Data for this task:
════

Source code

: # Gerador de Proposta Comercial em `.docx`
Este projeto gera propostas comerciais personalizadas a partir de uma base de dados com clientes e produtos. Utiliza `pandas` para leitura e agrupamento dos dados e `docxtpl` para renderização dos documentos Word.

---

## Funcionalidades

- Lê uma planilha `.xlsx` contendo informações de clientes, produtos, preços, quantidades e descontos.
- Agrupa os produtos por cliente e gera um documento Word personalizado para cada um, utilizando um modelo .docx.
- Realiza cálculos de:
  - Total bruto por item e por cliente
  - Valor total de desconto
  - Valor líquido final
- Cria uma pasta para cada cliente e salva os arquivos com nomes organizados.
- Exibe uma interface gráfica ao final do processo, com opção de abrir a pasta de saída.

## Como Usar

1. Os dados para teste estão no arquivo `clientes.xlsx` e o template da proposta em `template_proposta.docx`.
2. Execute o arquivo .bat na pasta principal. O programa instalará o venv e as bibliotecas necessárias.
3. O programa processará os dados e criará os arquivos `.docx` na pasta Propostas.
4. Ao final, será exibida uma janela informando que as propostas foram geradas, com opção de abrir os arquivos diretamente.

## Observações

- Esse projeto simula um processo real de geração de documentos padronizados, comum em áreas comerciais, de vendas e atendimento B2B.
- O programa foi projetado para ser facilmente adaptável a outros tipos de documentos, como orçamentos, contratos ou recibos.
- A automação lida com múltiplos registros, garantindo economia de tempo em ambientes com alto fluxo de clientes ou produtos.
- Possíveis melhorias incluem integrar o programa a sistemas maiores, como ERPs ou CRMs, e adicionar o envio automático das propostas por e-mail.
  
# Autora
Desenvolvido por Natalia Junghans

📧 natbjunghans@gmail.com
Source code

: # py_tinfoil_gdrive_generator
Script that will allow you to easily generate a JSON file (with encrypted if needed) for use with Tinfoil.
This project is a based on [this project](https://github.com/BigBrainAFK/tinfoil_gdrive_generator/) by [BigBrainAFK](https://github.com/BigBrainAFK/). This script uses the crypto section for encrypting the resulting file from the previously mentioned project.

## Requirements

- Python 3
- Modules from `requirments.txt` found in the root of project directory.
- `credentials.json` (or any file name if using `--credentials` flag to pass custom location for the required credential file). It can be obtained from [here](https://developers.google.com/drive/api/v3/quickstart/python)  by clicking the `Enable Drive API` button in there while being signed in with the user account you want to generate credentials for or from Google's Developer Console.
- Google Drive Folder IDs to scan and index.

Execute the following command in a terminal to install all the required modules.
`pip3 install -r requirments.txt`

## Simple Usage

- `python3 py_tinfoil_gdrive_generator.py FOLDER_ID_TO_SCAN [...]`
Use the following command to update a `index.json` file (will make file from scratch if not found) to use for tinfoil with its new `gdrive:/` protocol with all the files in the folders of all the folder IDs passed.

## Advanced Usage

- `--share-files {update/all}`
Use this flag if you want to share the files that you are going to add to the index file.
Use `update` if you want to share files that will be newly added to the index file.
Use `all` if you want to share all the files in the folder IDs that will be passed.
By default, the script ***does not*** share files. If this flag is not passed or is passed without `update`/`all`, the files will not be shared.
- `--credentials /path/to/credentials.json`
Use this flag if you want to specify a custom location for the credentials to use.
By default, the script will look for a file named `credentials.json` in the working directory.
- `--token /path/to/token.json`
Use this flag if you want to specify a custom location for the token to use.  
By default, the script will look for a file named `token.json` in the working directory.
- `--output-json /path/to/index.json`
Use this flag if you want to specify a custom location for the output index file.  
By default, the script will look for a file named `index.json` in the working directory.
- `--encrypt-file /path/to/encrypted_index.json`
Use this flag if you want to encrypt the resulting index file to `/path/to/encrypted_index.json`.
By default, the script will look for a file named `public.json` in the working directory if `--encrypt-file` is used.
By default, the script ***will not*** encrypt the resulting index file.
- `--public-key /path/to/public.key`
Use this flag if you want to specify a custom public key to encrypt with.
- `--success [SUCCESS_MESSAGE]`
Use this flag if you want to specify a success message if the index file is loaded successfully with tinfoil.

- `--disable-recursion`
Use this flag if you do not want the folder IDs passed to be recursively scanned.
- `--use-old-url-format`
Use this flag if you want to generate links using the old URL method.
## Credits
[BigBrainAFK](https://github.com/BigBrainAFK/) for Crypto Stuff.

════

What is required: Copy the text from the line containing "1. Os dados" through the line containing "## Requirements", keeping every character unchanged and including both of those lines.

Output below:
1. Os dados para teste estão no arquivo `clientes.xlsx` e o template da proposta em `template_proposta.docx`.
2. Execute o arquivo .bat na pasta principal. O programa instalará o venv e as bibliotecas necessárias.
3. O programa processará os dados e criará os arquivos `.docx` na pasta Propostas.
4. Ao final, será exibida uma janela informando que as propostas foram geradas, com opção de abrir os arquivos diretamente.

## Observações

- Esse projeto simula um processo real de geração de documentos padronizados, comum em áreas comerciais, de vendas e atendimento B2B.
- O programa foi projetado para ser facilmente adaptável a outros tipos de documentos, como orçamentos, contratos ou recibos.
- A automação lida com múltiplos registros, garantindo economia de tempo em ambientes com alto fluxo de clientes ou produtos.
- Possíveis melhorias incluem integrar o programa a sistemas maiores, como ERPs ou CRMs, e adicionar o envio automático das propostas por e-mail.
  
# Autora
Desenvolvido por Natalia Junghans

📧 natbjunghans@gmail.com
Source code

: # py_tinfoil_gdrive_generator
Script that will allow you to easily generate a JSON file (with encrypted if needed) for use with Tinfoil.
This project is a based on [this project](https://github.com/BigBrainAFK/tinfoil_gdrive_generator/) by [BigBrainAFK](https://github.com/BigBrainAFK/). This script uses the crypto section for encrypting the resulting file from the previously mentioned project.

## Requirements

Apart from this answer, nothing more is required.